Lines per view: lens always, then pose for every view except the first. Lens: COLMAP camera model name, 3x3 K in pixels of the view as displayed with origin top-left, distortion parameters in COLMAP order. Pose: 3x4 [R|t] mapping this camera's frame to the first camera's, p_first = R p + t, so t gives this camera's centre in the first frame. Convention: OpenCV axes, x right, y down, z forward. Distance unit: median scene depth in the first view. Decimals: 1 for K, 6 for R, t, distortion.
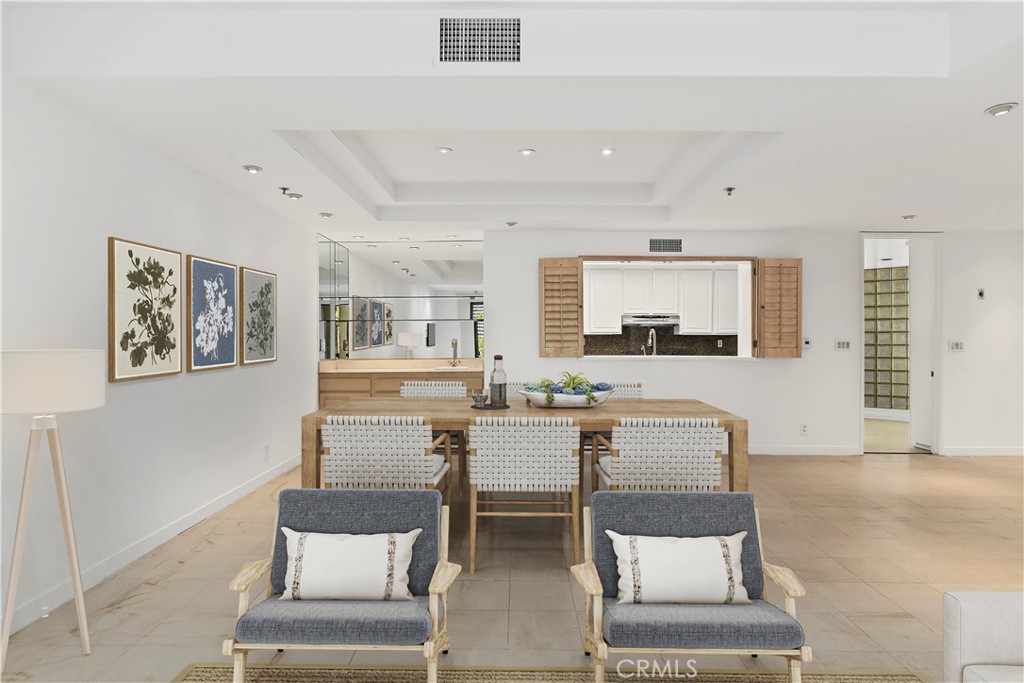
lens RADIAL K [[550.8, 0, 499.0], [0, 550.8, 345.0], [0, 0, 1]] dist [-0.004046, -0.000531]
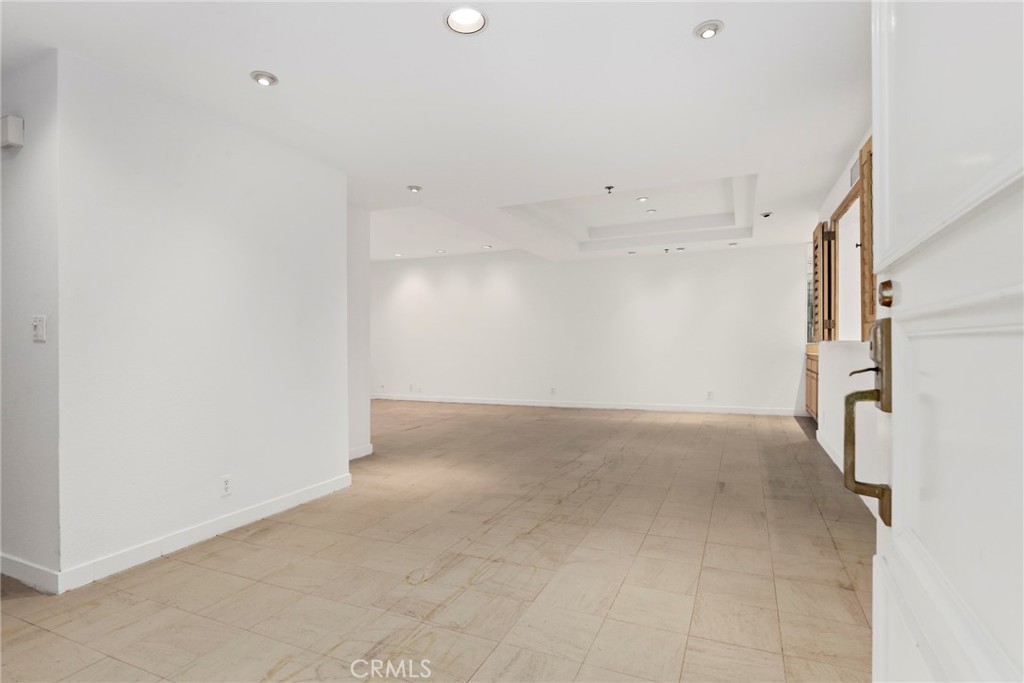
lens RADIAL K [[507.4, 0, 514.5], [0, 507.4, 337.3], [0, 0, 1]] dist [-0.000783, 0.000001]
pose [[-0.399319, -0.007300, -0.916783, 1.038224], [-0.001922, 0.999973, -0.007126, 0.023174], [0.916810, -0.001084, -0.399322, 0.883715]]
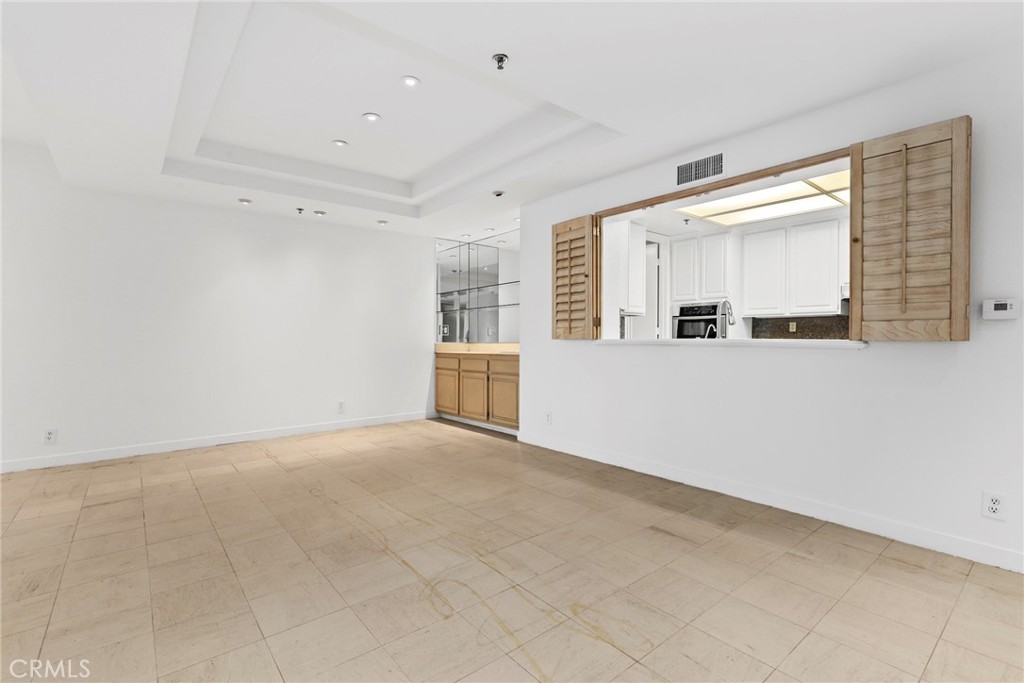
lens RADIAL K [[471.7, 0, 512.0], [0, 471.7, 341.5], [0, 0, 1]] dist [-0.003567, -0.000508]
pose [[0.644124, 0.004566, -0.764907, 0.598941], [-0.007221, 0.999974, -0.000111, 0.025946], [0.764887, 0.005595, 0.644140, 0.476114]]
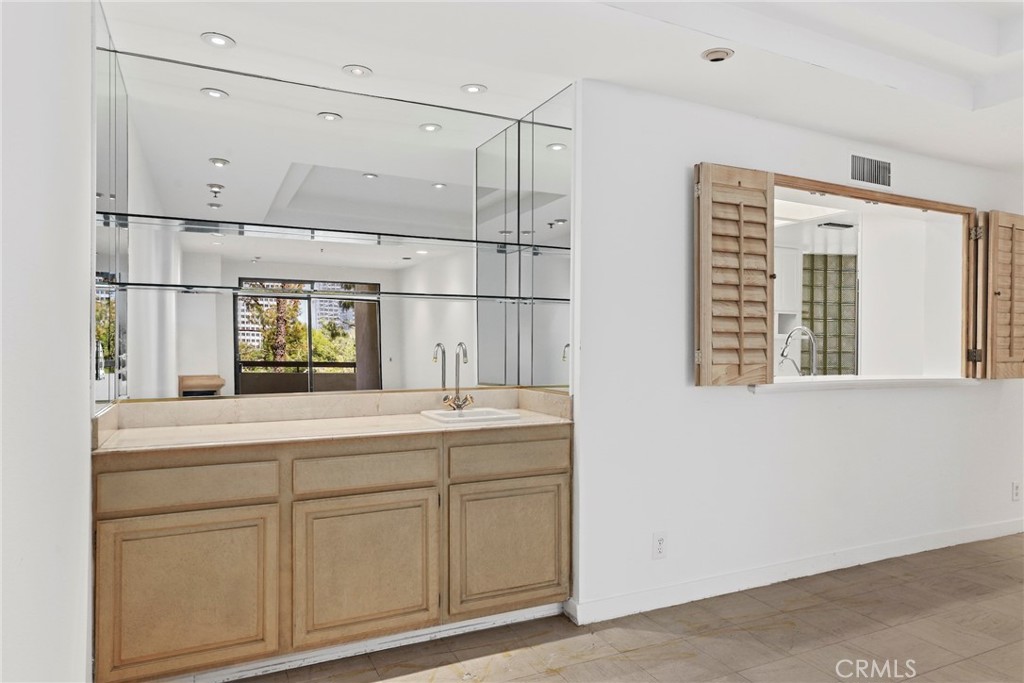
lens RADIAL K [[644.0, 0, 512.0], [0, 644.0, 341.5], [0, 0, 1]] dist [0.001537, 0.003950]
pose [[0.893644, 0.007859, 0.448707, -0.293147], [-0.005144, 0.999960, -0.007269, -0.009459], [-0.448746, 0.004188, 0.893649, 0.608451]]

────────────────────────────────────────

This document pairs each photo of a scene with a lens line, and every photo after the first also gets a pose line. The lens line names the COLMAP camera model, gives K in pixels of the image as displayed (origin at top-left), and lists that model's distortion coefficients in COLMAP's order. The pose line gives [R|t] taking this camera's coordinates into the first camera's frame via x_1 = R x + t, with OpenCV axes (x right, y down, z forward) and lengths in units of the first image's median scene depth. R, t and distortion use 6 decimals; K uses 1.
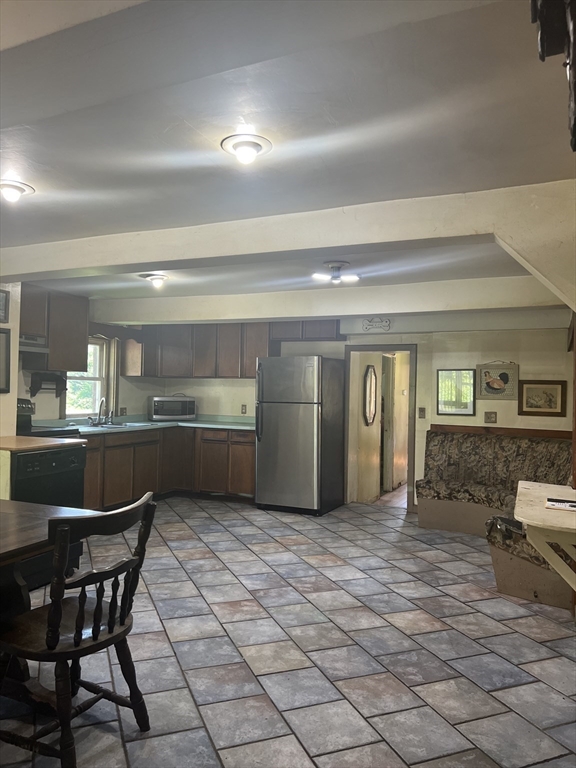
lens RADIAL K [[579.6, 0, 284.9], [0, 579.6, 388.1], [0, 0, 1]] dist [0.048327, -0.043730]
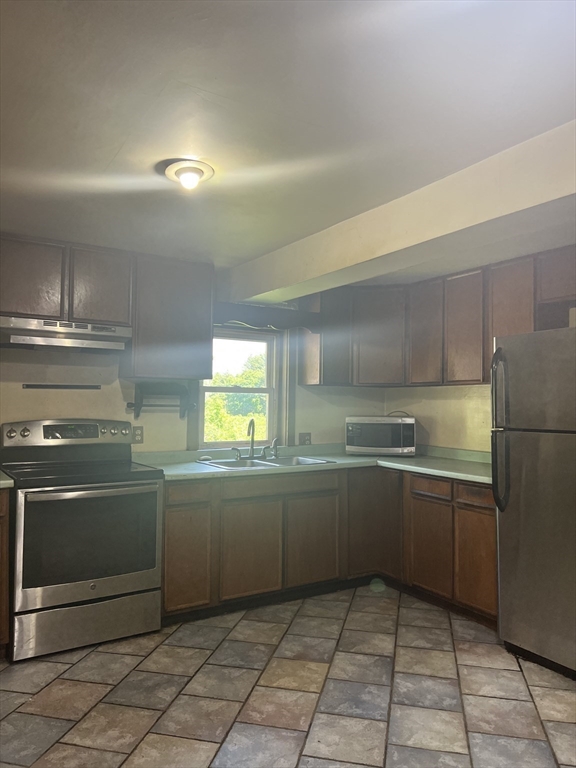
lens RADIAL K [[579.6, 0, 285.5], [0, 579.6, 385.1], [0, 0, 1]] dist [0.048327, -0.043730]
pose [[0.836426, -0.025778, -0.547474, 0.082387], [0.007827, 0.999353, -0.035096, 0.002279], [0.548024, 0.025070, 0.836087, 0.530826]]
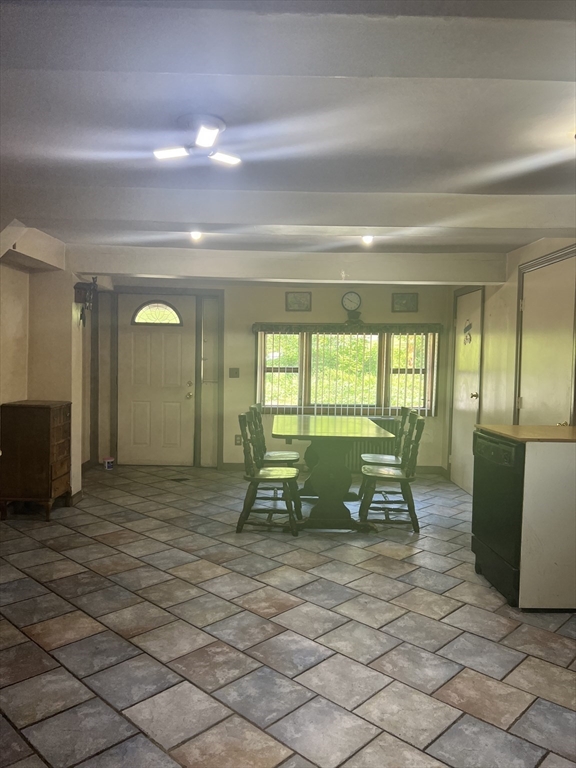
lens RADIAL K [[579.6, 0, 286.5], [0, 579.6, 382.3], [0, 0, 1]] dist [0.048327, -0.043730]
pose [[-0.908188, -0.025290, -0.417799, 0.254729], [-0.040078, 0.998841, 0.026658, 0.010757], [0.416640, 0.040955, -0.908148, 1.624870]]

────────────────────────────────────────

* Required work
Can you write out the lines from the one containing "Lines per view: lens" up to and including the one containing "0.004188, 0.893649, 0.608451]]", leaving the pictures out?

* Completed exercise
Lines per view: lens always, then pose for every view except the first. Lens: COLMAP camera model name, 3x3 K in pixels of the view as displayed with origin top-left, distortion parameters in COLMAP order. Pose: 3x4 [R|t] mapping this camera's frame to the first camera's, p_first = R p + t, so t gives this camera's centre in the first frame. Convention: OpenCV axes, x right, y down, z forward. Distance unit: median scene depth in the first view. Decimals: 1 for K, 6 for R, t, distortion.
lens RADIAL K [[550.8, 0, 499.0], [0, 550.8, 345.0], [0, 0, 1]] dist [-0.004046, -0.000531]
lens RADIAL K [[507.4, 0, 514.5], [0, 507.4, 337.3], [0, 0, 1]] dist [-0.000783, 0.000001]
pose [[-0.399319, -0.007300, -0.916783, 1.038224], [-0.001922, 0.999973, -0.007126, 0.023174], [0.916810, -0.001084, -0.399322, 0.883715]]
lens RADIAL K [[471.7, 0, 512.0], [0, 471.7, 341.5], [0, 0, 1]] dist [-0.003567, -0.000508]
pose [[0.644124, 0.004566, -0.764907, 0.598941], [-0.007221, 0.999974, -0.000111, 0.025946], [0.764887, 0.005595, 0.644140, 0.476114]]
lens RADIAL K [[644.0, 0, 512.0], [0, 644.0, 341.5], [0, 0, 1]] dist [0.001537, 0.003950]
pose [[0.893644, 0.007859, 0.448707, -0.293147], [-0.005144, 0.999960, -0.007269, -0.009459], [-0.448746, 0.004188, 0.893649, 0.608451]]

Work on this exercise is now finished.